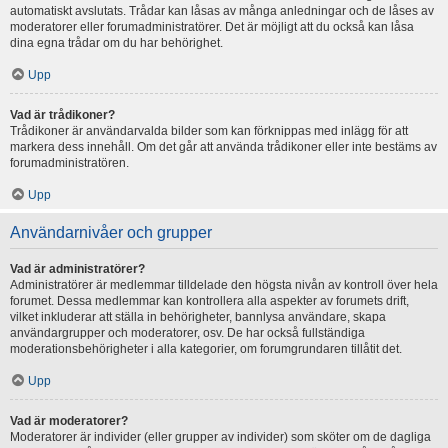
automatiskt avslutats. Trådar kan låsas av många anledningar och de låses av
moderatorer eller forumadministratörer. Det är möjligt att du också kan låsa
dina egna trådar om du har behörighet.
Upp
Vad är trådikoner?
Trådikoner är användarvalda bilder som kan förknippas med inlägg för att
markera dess innehåll. Om det går att använda trådikoner eller inte bestäms av
forumadministratören.
Upp
Användarnivåer och grupper
Vad är administratörer?
Administratörer är medlemmar tilldelade den högsta nivån av kontroll över hela
forumet. Dessa medlemmar kan kontrollera alla aspekter av forumets drift,
vilket inkluderar att ställa in behörigheter, bannlysa användare, skapa
användargrupper och moderatorer, osv. De har också fullständiga
moderationsbehörigheter i alla kategorier, om forumgrundaren tillåtit det.
Upp
Vad är moderatorer?
Moderatorer är individer (eller grupper av individer) som sköter om de dagliga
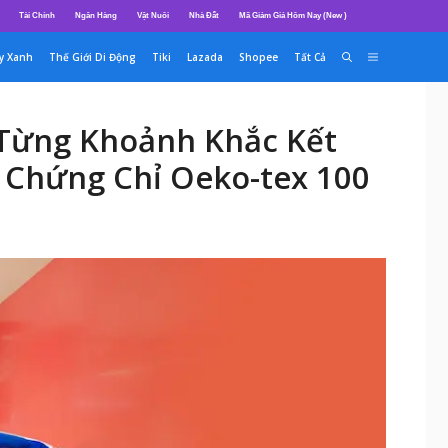
Tài Chính
Ngân Hàng
Vật Nuôi
Nhà Đất
Mã Giảm Giá Hôm Nay (New )
y Xanh
Thế Giới Di Động
Tiki
Lazada
Shopee
Tất Cả
 Từng Khoảnh Khắc Kết
n Chứng Chỉ Oeko-tex 100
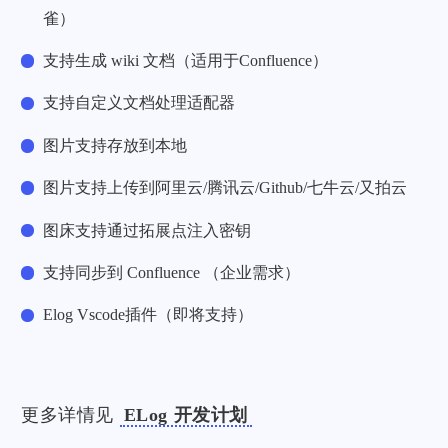
雀）
支持生成 wiki 文档（适用于Confluence）
支持自定义文档处理适配器
图片支持存放到本地
图片支持上传到阿里云/腾讯云/Github/七牛云/又拍云
图床支持通过拓展点注入密钥
支持同步到 Confluence （企业需求）
Elog Vscode插件（即将支持）
更多详情见
ELog 开发计划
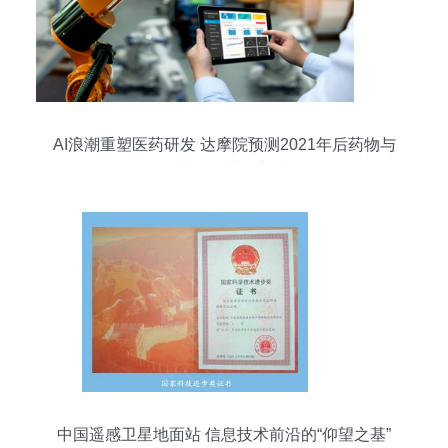
AI浪潮重塑医药研发 达摩院预测2021年后药物与
疫苗研发关键突破
中国遥感卫星地面站 信息技术前沿的“仰望之基”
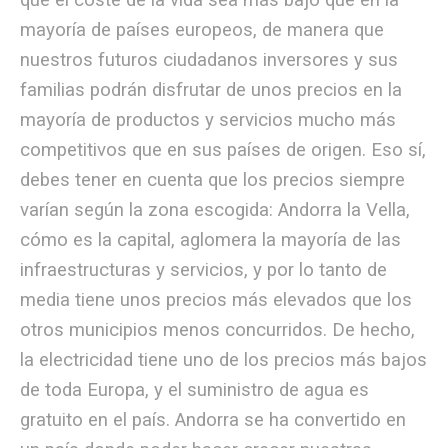
que el coste de la vida sea más bajo que en la
mayoría de países europeos, de manera que
nuestros futuros ciudadanos inversores y sus
familias podrán disfrutar de unos precios en la
mayoría de productos y servicios mucho más
competitivos que en sus países de origen. Eso sí,
debes tener en cuenta que los precios siempre
varían según la zona escogida: Andorra la Vella,
cómo es la capital, aglomera la mayoría de las
infraestructuras y servicios, y por lo tanto de
media tiene unos precios más elevados que los
otros municipios menos concurridos. De hecho,
la electricidad tiene uno de los precios más bajos
de toda Europa, y el suministro de agua es
gratuito en el país. Andorra se ha convertido en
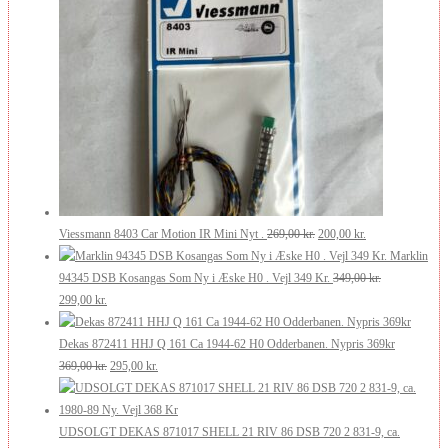
210,00 kr..
126,00 kr..
pris
pris
var:
er:
175,00 kr..
105,00 kr..
Den
Den
Viessmann 8403 Car Motion IR Mini Nyt .
269,00
kr.
200,00
kr.
oprindelige
aktuelle
Marklin
pris
pris
94345 DSB Kosangas Som Ny i Æske H0 . Vejl 349 Kr.
349,00
kr.
Den
Den
var:
er:
299,00
kr.
oprindelige
aktuelle
269,00 kr..
200,00 kr..
pris
pris
Dekas 872411 HHJ Q 161 Ca 1944-62 H0 Odderbanen. Nypris 369kr
var:
er:
Den
Den
369,00
kr.
295,00
kr.
349,00 kr..
299,00 kr..
oprindelige
aktuelle
pris
pris
var:
er:
UDSOLGT DEKAS 871017 SHELL 21 RIV 86 DSB 720 2 831-9, ca.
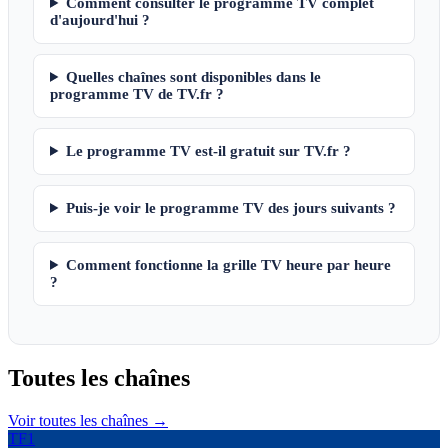
Comment consulter le programme TV complet
d'aujourd'hui ?
Quelles chaînes sont disponibles dans le
programme TV de TV.fr ?
Le programme TV est-il gratuit sur TV.fr ?
Puis-je voir le programme TV des jours suivants ?
Comment fonctionne la grille TV heure par heure
?
Toutes les
chaînes
Voir toutes les chaînes →
TF1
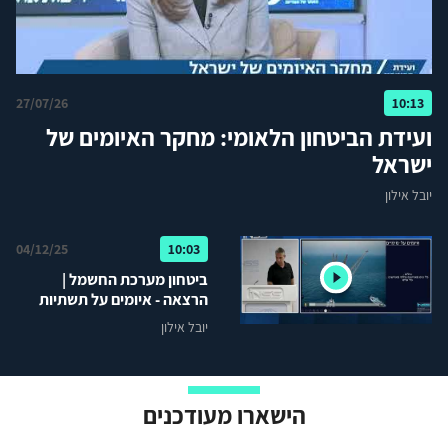
27/07/26
10:13
ועידת הביטחון הלאומי: מחקר האיומים של
ישראל
יובל אילון
04/12/25
10:03
ביטחון מערכת החשמל |
הרצאה - איומים על תשתיות
אנרגטיות לאומיות בים
יובל אילון
הישארו מעודכנים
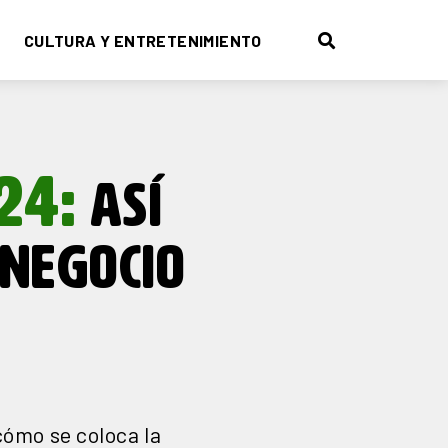
CULTURA Y ENTRETENIMIENTO
24:
ASÍ
 NEGOCIO
cómo se coloca la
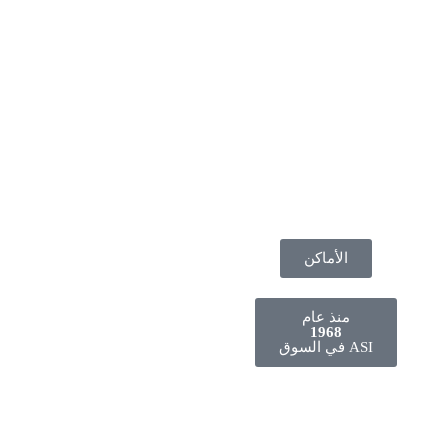
الأماكن
منذ عام
1968
ASI في السوق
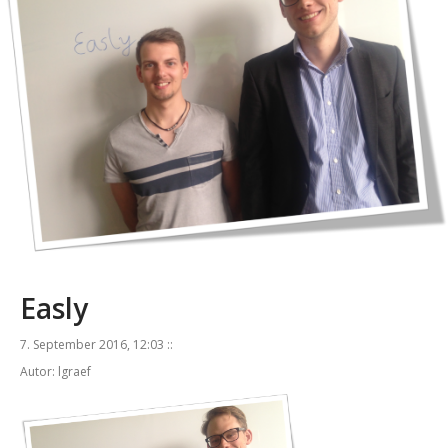
Easly
7. September 2016, 12:03 ::
Autor: lgraef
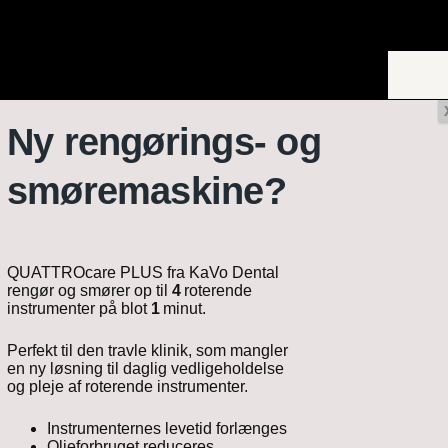
Ny rengørings- og
n
Småudstyr
Kirurgi
smøremaskine?
114 Odonton 200 L/T vandanlæg
QUATTROcare PLUS fra KaVo Dental
rengør og smører op til
4
roterende
instrumenter på blot
1
minut.
Perfekt til den travle klinik, som mangler
en ny løsning til daglig vedligeholdelse
og pleje af roterende instrumenter.
Instrumenternes levetid forlænges
Olieforbruget reduceres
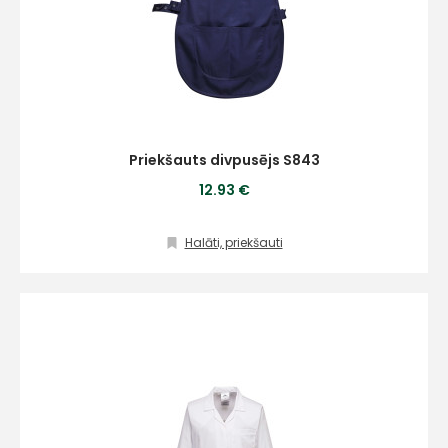
mums!
Atbildēsim
pēc
iespējas
ātrāk
Priekšauts divpusējs S843
Vārds
12.93 €
Halāti, priekšauti
E-pasts
Kontakttālrunis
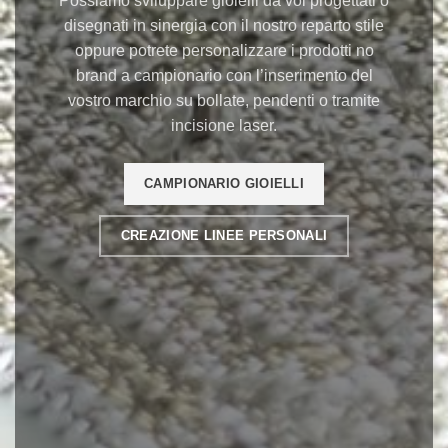
Possiamo sviluppare gioielli da voi progettati o
disegnati in sinergia con il nostro reparto stile
oppure potrete personalizzare i prodotti no
brand a campionario con l’inserimento del
vostro marchio su bollate, pendenti o tramite
incisione laser.
CAMPIONARIO GIOIELLI
CREAZIONE LINEE PERSONALI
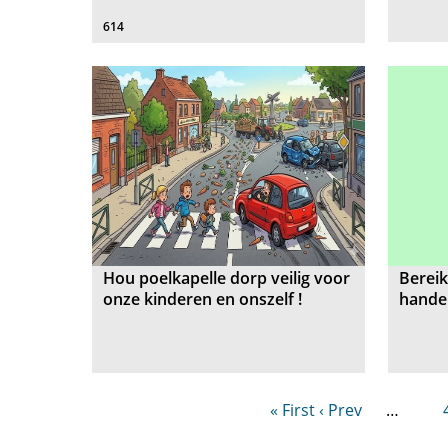
614
Hou poelkapelle dorp veilig voor
Berei
onze kinderen en onszelf !
hande
« First
‹ Prev
…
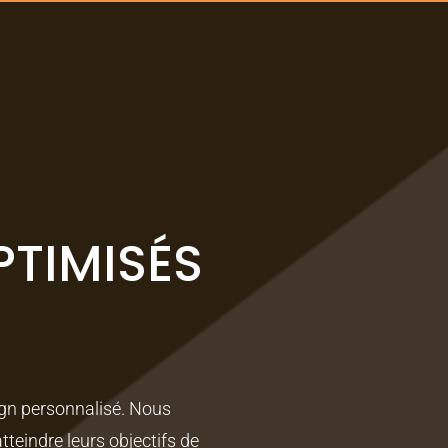
PTIMISÉS
ign personnalisé. Nous
eindre leurs objectifs de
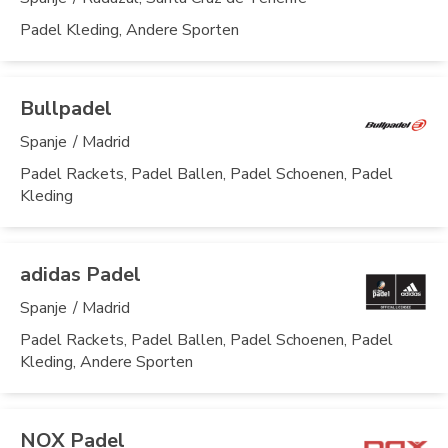
Padel Kleding, Andere Sporten
Bullpadel
Spanje
/ Madrid
Padel Rackets, Padel Ballen, Padel Schoenen, Padel
Kleding
adidas Padel
Spanje
/ Madrid
Padel Rackets, Padel Ballen, Padel Schoenen, Padel
Kleding, Andere Sporten
NOX Padel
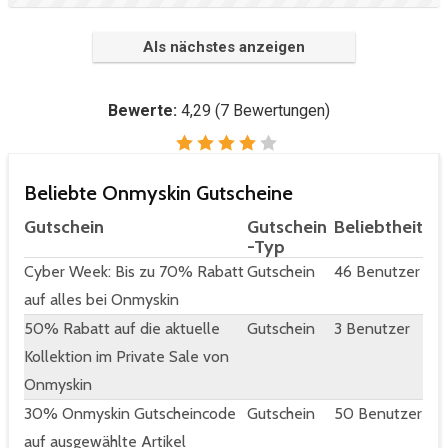
Als nächstes anzeigen
Bewerte:
4,29
(
7
Bewertungen)
Beliebte Onmyskin Gutscheine
Gutschein
Gutschein
Beliebtheit
-Typ
Cyber Week: Bis zu 70% Rabatt
Gutschein
46 Benutzer
auf alles bei Onmyskin
50% Rabatt auf die aktuelle
Gutschein
3 Benutzer
Kollektion im Private Sale von
Onmyskin
30% Onmyskin Gutscheincode
Gutschein
50 Benutzer
auf ausgewählte Artikel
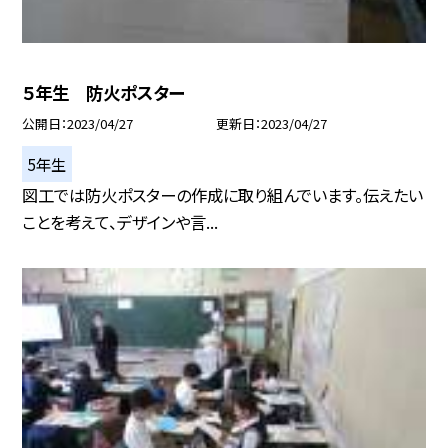
５年生 防火ポスター
公開日
2023/04/27
更新日
2023/04/27
5年生
図工では防火ポスターの作成に取り組んでいます。伝えたい
ことを考えて、デザインや言...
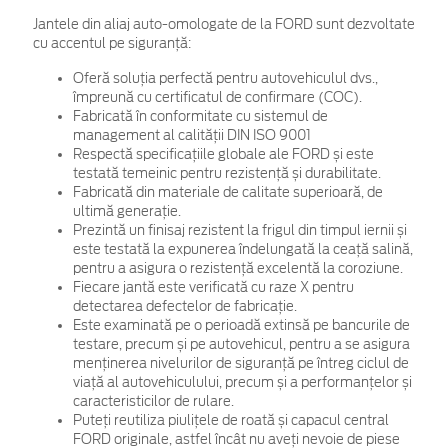
Jantele din aliaj auto-omologate de la FORD sunt dezvoltate
cu accentul pe siguranță:
Oferă soluția perfectă pentru autovehiculul dvs.,
împreună cu certificatul de confirmare (COC).
Fabricată în conformitate cu sistemul de
management al calității DIN ISO 9001
Respectă specificațiile globale ale FORD și este
testată temeinic pentru rezistență și durabilitate.
Fabricată din materiale de calitate superioară, de
ultimă generație.
Prezintă un finisaj rezistent la frigul din timpul iernii și
este testată la expunerea îndelungată la ceață salină,
pentru a asigura o rezistență excelentă la coroziune.
Fiecare jantă este verificată cu raze X pentru
detectarea defectelor de fabricație.
Este examinată pe o perioadă extinsă pe bancurile de
testare, precum și pe autovehicul, pentru a se asigura
menținerea nivelurilor de siguranță pe întreg ciclul de
viață al autovehiculului, precum și a performanțelor și
caracteristicilor de rulare.
Puteți reutiliza piulițele de roată și capacul central
FORD originale, astfel încât nu aveți nevoie de piese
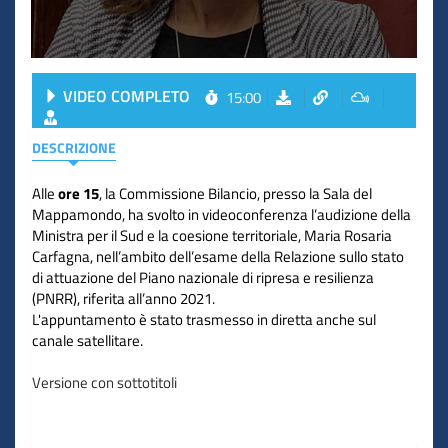
VIDEO COMPLETO
15:00
DESCRIZIONE
Alle
ore 15
, la Commissione Bilancio, presso la Sala del
Mappamondo, ha svolto in videoconferenza l’audizione della
Ministra per il Sud e la coesione territoriale, Maria Rosaria
Carfagna, nell’ambito dell’esame della Relazione sullo stato
di attuazione del Piano nazionale di ripresa e resilienza
(PNRR), riferita all’anno 2021.
L'appuntamento è stato trasmesso in diretta anche sul
canale satellitare.
Versione con sottotitoli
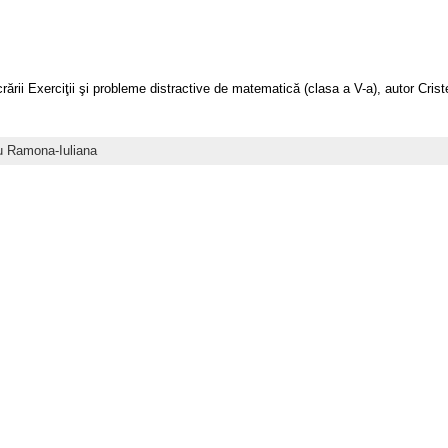
ucrării Exerciţii şi probleme distractive de matematică (clasa a V-a), autor Cr
u Ramona-Iuliana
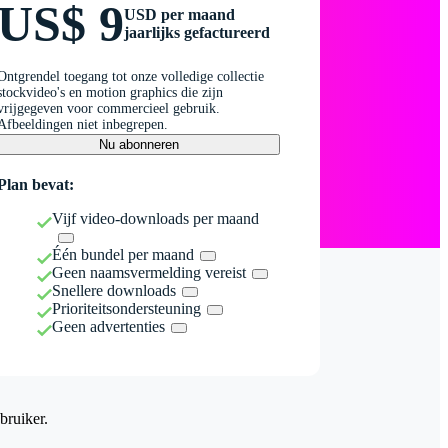
US$ 9
USD per maand
jaarlijks gefactureerd
Ontgrendel toegang tot onze volledige collectie
stockvideo's en motion graphics die zijn
vrijgegeven voor commercieel gebruik.
Afbeeldingen niet inbegrepen.
Nu abonneren
Plan bevat:
Vijf video-downloads per maand
Één bundel per maand
Geen naamsvermelding vereist
Snellere downloads
Prioriteitsondersteuning
Geen advertenties
bruiker.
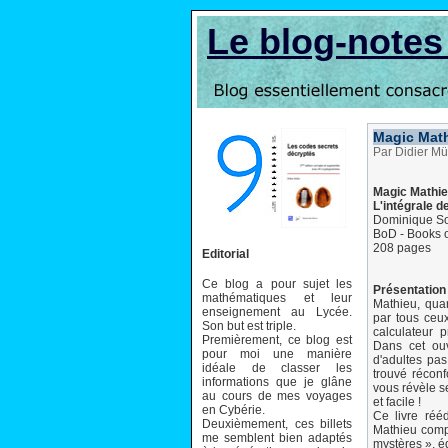
Le blog-note
Magic Mat
Par Didier Mü
Magic Mathi
L'intégrale 
Dominique S
BoD - Books 
208 pages
Editorial
Ce blog a pour sujet les
Présentation 
mathématiques et leur
Mathieu, quan
enseignement au Lycée.
par tous ceu
Son but est triple.
calculateur 
Premièrement, ce blog est
Dans cet ouv
pour moi une manière
d'adultes pas
idéale de classer les
trouvé réconf
informations que je glâne
vous révèle s
au cours de mes voyages
et facile !
en Cybérie.
Ce livre réé
Deuxièmement, ces billets
Mathieu compt
me semblent bien adaptés
mystères », é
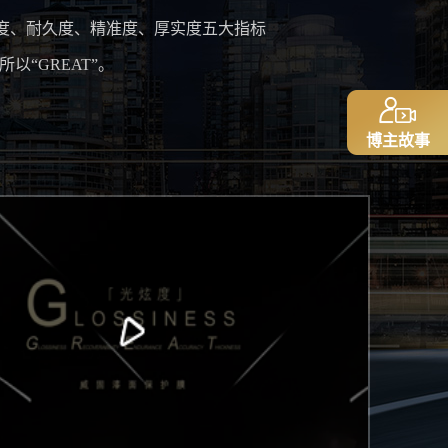
原度、耐久度、精准度、厚实度五大指标
“GREAT”。
博主故事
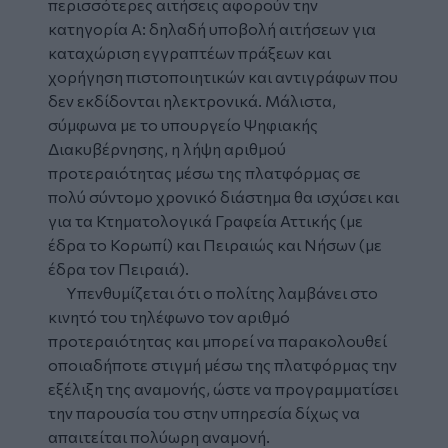
περισσότερες αιτήσεις αφορούν την
κατηγορία Α: δηλαδή υποβολή αιτήσεων για
καταχώριση εγγραπτέων πράξεων και
χορήγηση πιστοποιητικών και αντιγράφων που
δεν εκδίδονται ηλεκτρονικά. Μάλιστα,
σύμφωνα με το υπουργείο Ψηφιακής
Διακυβέρνησης, η λήψη αριθμού
προτεραιότητας
μέσω της πλατφόρμας σε
πολύ σύντομο χρονικό διάστημα θα ισχύσει και
για τα
Κτηματολογικά Γραφεία
Αττικής (με
έδρα το Κορωπί) και Πειραιώς και Νήσων (με
έδρα τον Πειραιά).
Υπενθυμίζεται ότι ο πολίτης λαμβάνει στο
κινητό του τηλέφωνο τον αριθμό
προτεραιότητας και μπορεί να παρακολουθεί
οποιαδήποτε στιγμή μέσω της πλατφόρμας την
εξέλιξη της αναμονής, ώστε να προγραμματίσει
την παρουσία του στην υπηρεσία δίχως να
απαιτείται πολύωρη αναμονή.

_Assignment:_
Rewrite everything from the line containing "Comment consulter le programme TV complet" down to the line containing "Autor: lgraef" in the rows above as a numbered list, both lines included and blank lines omitted. Leave the pictures out of your answer.

_Answer to the exercise:_
1. Comment consulter le programme TV complet
2. d'aujourd'hui ?
3. Quelles chaînes sont disponibles dans le
4. programme TV de TV.fr ?
5. Le programme TV est-il gratuit sur TV.fr ?
6. Puis-je voir le programme TV des jours suivants ?
7. Comment fonctionne la grille TV heure par heure
8. ?
9. Toutes les
10. chaînes
11. Voir toutes les chaînes →
12. TF1
13. 27/07/26
14. 10:13
15. ועידת הביטחון הלאומי: מחקר האיומים של
16. ישראל
17. יובל אילון
18. 04/12/25
19. 10:03
20. ביטחון מערכת החשמל |
21. הרצאה - איומים על תשתיות
22. אנרגטיות לאומיות בים
23. יובל אילון
24. הישארו מעודכנים
25. CULTURA Y ENTRETENIMIENTO
26. 24:
27. ASÍ
28.  NEGOCIO
29. cómo se coloca la
30. الأماكن
31. منذ عام
32. 1968
33. ASI في السوق
34. Easly
35. 7. September 2016, 12:03 ::
36. Autor: lgraef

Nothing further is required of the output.